À l’aube de la transition énergétique, la certification Bâtiment Passif a évolué pour accueillir deux nouvelles catégories, Plus et Premium, axées sur l’utilisation des énergies renouvelables. Elles valorisent les constructions ayant fait le choix d’être productrices d’énergie.

Valoriser l'utilisation des énergies renouvelables

La catégorie « Bâtiment Passif Premium» est la plus exigeante de toutes : elle récompense les bâtiments générant au moins 120 kWh/(m²a) d’énergie par rapport à l’emprise au sol du bâtiment.

Il devra également justifier du respect des 4 critères de base du passif :

  • Un besoin de chauffage inférieur à 15 kWh d’énergie utile par m² de surface de référence énergétique et par an
  • Une consommation totale en énergie primaire (tous usages, électroménager inclus) inférieure à 120 kWh par m² de surface de référence énergétique par an
  • Une perméabilité à l’air de l’enveloppe mesurée sous 50 Pascals de différence de pression inférieure ou égale à 0,6 par heure
  • Une fréquence de surchauffe intérieure (> à 25°C) inférieure à 10 % des heures de l’année.

Le label "bâtiment passif plus"

La première maison passive Plus de France

À l’aube de la transition énergétique, la certification Bâtiment Passif a évolué pour accueillir deux nouvelles catégories, Plus et Premium, axées sur l’utilisation des énergies renouvelables.
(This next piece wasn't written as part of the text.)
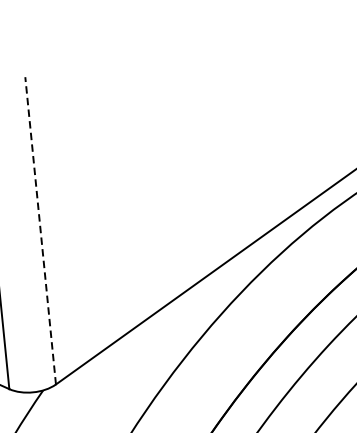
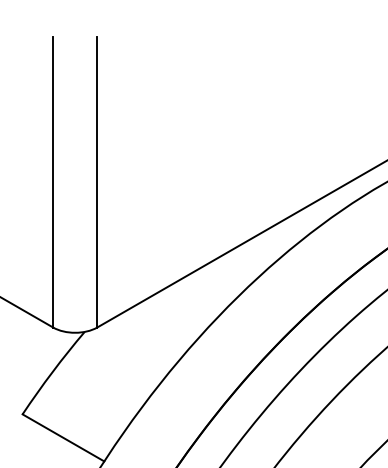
line: (40, 229) -> (97, 181), dashed -> solid

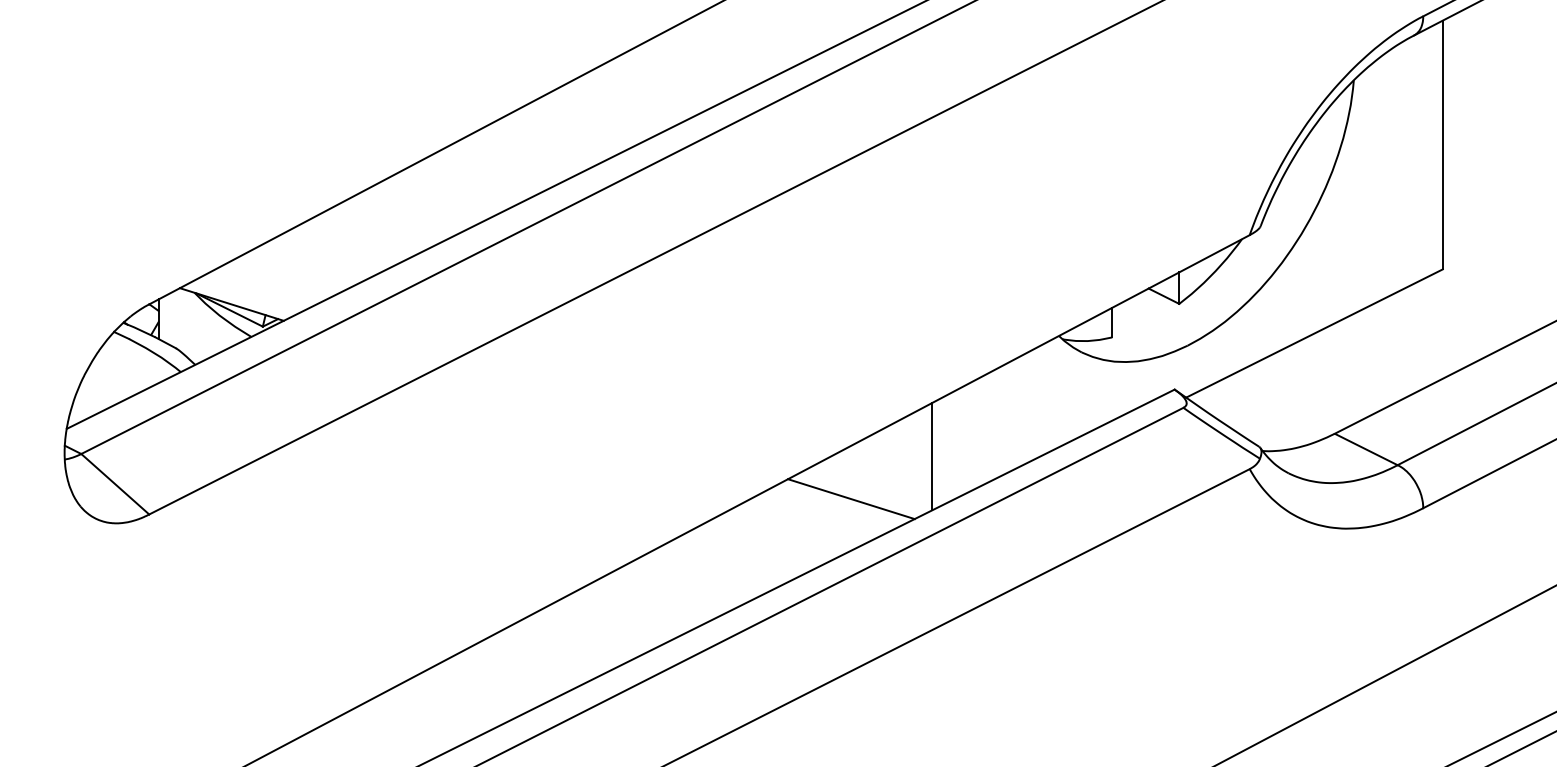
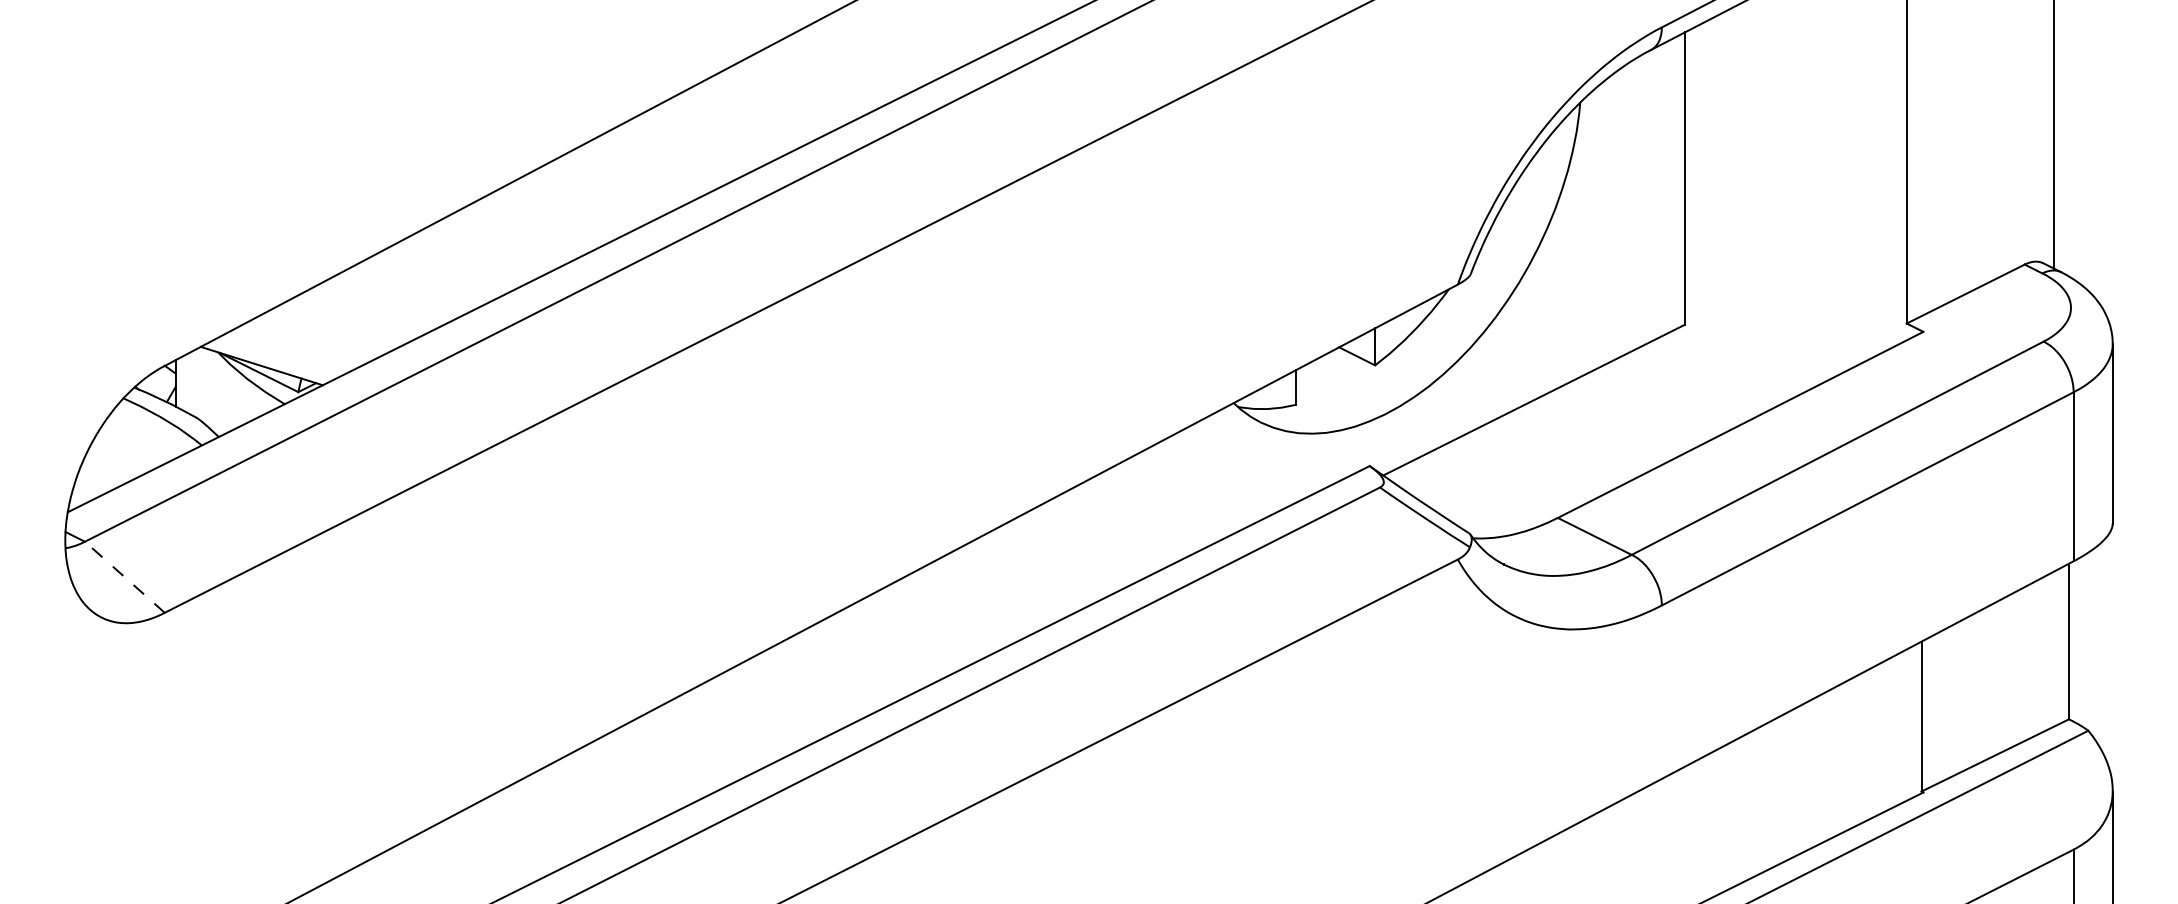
line: (932, 456) -> (1085, 544), removed
line: (114, 483) -> (124, 576), solid -> dashed
line: (851, 498) -> (989, 594), removed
Elles valorisent les constructions ayant fait le choix d’être productrices d’énergie.

Valoriser l'utilisation des énergies renouvelables

Dans la catégorie « Bâtiment Passif Plus », le bâtiment devra générer au moins 60 kWh/(m²a) d’énergie par rapport à l’emprise au sol du bâtiment.

Il devra également justifier du respect des 4 critères de base du passif :

  • Un besoin de chauffage inférieur à 15 kWh d’énergie utile par m² de surface de référence énergétique et par an
  • Une consommation totale en énergie primaire (tous usages, électroménager inclus) inférieure à 120 kWh par m² de surface de référence énergétique par an
  • Une perméabilité à l’air de l’enveloppe mesurée sous 50 Pascals de différence de pression inférieure ou égale à 0,6 par heure
  • Une fréquence de surchauffe intérieure (> à 25°C) inférieure à 10 % des heures de l’année.